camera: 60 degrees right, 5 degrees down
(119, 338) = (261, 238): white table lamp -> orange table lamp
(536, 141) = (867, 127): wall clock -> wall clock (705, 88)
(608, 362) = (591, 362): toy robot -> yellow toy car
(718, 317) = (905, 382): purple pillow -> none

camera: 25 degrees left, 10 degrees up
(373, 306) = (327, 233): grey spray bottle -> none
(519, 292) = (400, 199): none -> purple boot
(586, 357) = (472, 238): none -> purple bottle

---

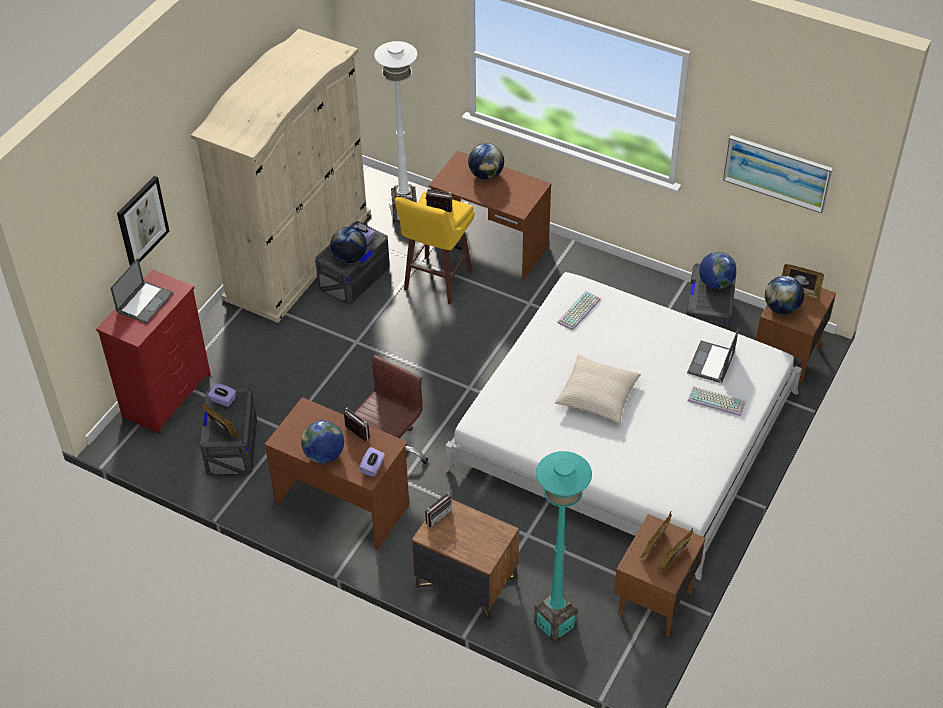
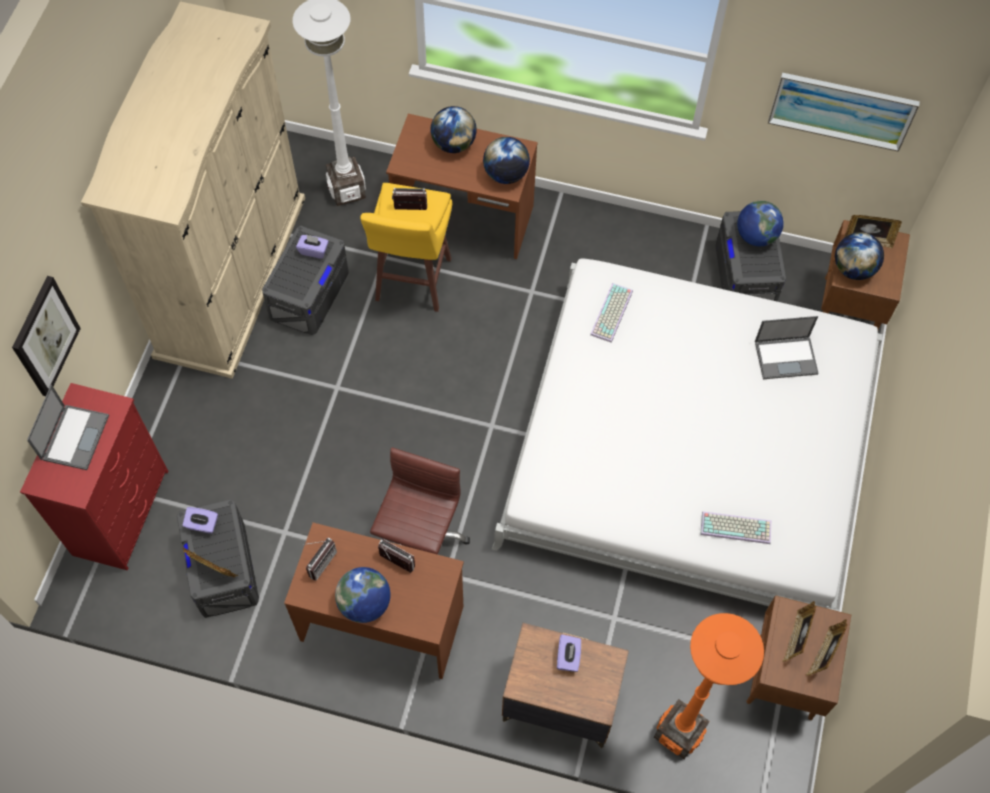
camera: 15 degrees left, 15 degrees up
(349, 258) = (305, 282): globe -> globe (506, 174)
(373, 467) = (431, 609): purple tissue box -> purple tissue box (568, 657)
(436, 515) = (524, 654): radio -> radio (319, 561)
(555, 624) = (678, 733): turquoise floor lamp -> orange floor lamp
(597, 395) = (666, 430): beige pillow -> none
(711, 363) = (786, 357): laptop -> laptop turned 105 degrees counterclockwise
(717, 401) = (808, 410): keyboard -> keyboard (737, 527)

Exercise requirements: Only lines with the word "none" should be collected from the material.

Finished exercise:
(718, 317) = (905, 382): purple pillow -> none
(373, 306) = (327, 233): grey spray bottle -> none
(519, 292) = (400, 199): none -> purple boot
(586, 357) = (472, 238): none -> purple bottle
(597, 395) = (666, 430): beige pillow -> none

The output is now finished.